>>>>

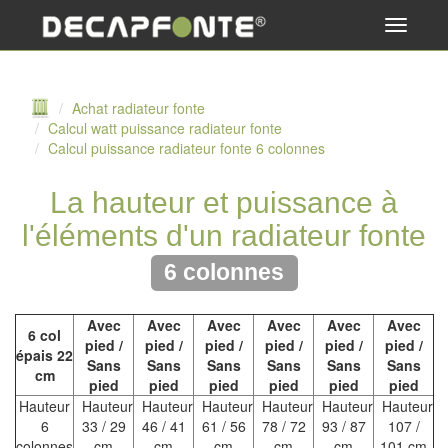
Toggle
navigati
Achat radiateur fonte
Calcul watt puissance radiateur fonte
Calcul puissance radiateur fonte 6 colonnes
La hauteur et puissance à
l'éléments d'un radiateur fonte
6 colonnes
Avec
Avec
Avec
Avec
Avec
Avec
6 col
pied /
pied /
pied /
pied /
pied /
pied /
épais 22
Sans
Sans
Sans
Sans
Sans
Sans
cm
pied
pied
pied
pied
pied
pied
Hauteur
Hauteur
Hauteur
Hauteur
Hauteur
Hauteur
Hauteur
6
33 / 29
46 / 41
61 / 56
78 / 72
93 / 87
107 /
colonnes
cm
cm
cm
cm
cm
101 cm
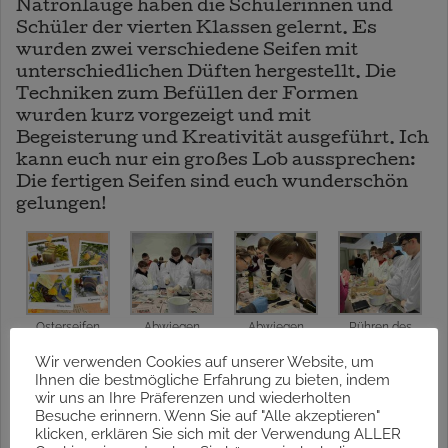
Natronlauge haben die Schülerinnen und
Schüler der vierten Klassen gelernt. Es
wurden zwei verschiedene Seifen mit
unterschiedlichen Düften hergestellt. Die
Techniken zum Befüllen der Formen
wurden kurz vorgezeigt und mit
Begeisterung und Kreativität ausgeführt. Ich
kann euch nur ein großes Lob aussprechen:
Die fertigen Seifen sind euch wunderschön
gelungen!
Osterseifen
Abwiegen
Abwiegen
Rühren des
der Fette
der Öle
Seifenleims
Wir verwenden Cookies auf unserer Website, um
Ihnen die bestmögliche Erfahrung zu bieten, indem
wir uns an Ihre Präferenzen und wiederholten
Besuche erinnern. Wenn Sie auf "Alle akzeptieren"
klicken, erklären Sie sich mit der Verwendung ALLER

<<<<

What you return must match the records exactly, apart from the images, which are omitted.

## SOLUTION FOR THIS PROBLEM
Toggle
navigati
Achat radiateur fonte
Calcul watt puissance radiateur fonte
Calcul puissance radiateur fonte 6 colonnes
La hauteur et puissance à
l'éléments d'un radiateur fonte
6 colonnes
Avec
Avec
Avec
Avec
Avec
Avec
6 col
pied /
pied /
pied /
pied /
pied /
pied /
épais 22
Sans
Sans
Sans
Sans
Sans
Sans
cm
pied
pied
pied
pied
pied
pied
Hauteur
Hauteur
Hauteur
Hauteur
Hauteur
Hauteur
Hauteur
6
33 / 29
46 / 41
61 / 56
78 / 72
93 / 87
107 /
colonnes
cm
cm
cm
cm
cm
101 cm
Natronlauge haben die Schülerinnen und
Schüler der vierten Klassen gelernt. Es
wurden zwei verschiedene Seifen mit
unterschiedlichen Düften hergestellt. Die
Techniken zum Befüllen der Formen
wurden kurz vorgezeigt und mit
Begeisterung und Kreativität ausgeführt. Ich
kann euch nur ein großes Lob aussprechen:
Die fertigen Seifen sind euch wunderschön
gelungen!
Osterseifen
Abwiegen
Abwiegen
Rühren des
der Fette
der Öle
Seifenleims
Wir verwenden Cookies auf unserer Website, um
Ihnen die bestmögliche Erfahrung zu bieten, indem
wir uns an Ihre Präferenzen und wiederholten
Besuche erinnern. Wenn Sie auf "Alle akzeptieren"
klicken, erklären Sie sich mit der Verwendung ALLER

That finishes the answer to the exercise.